## Material for this exercise
↓
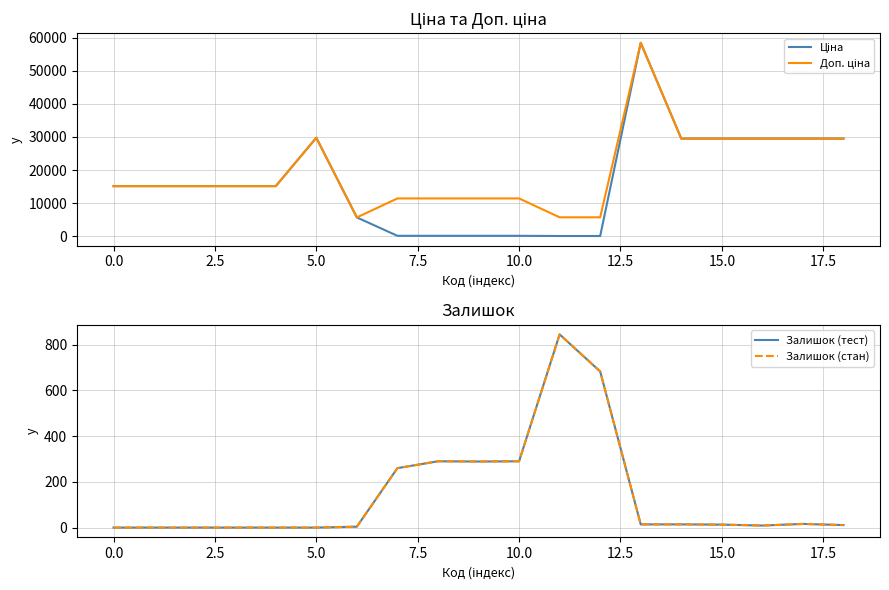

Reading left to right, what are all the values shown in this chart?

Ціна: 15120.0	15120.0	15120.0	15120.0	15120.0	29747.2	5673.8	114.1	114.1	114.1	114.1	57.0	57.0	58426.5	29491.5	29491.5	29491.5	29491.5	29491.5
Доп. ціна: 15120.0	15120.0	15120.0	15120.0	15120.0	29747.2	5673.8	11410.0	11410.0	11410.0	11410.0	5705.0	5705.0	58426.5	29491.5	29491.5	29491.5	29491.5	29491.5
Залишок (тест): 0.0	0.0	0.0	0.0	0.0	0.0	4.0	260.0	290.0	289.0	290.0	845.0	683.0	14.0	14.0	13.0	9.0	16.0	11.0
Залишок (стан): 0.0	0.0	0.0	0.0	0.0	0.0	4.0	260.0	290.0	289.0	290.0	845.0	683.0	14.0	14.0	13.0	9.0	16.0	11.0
↑
↓
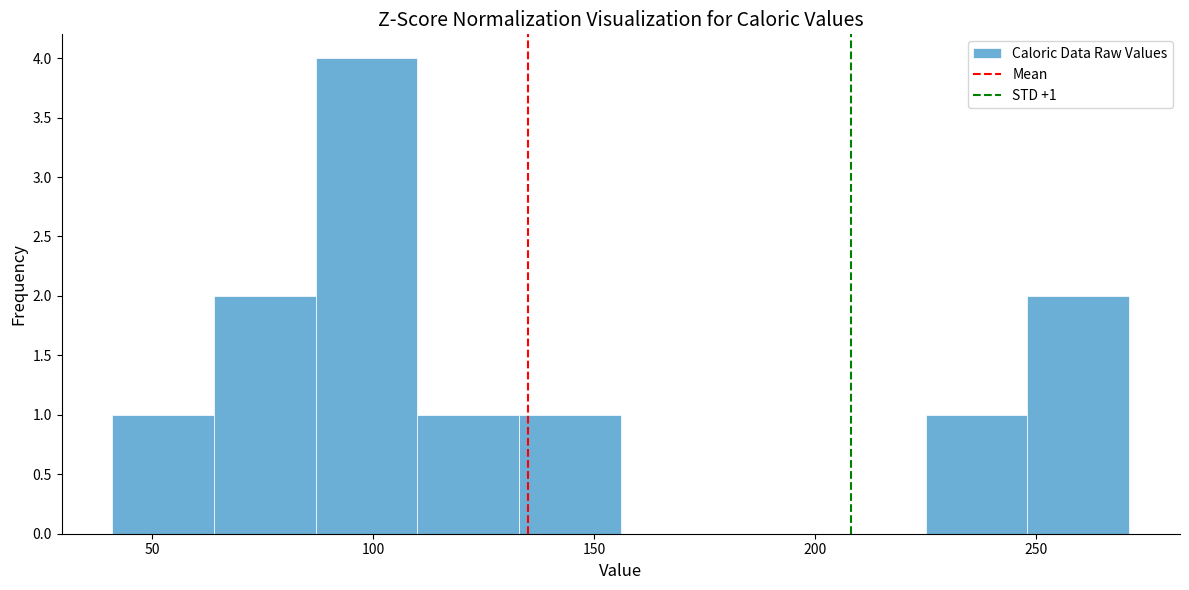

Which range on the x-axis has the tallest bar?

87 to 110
↑
## Instructions to follow
Display every line from the records above that contains the word "Залишок".

## Result below
Залишок (тест): 0.0	0.0	0.0	0.0	0.0	0.0	4.0	260.0	290.0	289.0	290.0	845.0	683.0	14.0	14.0	13.0	9.0	16.0	11.0
Залишок (стан): 0.0	0.0	0.0	0.0	0.0	0.0	4.0	260.0	290.0	289.0	290.0	845.0	683.0	14.0	14.0	13.0	9.0	16.0	11.0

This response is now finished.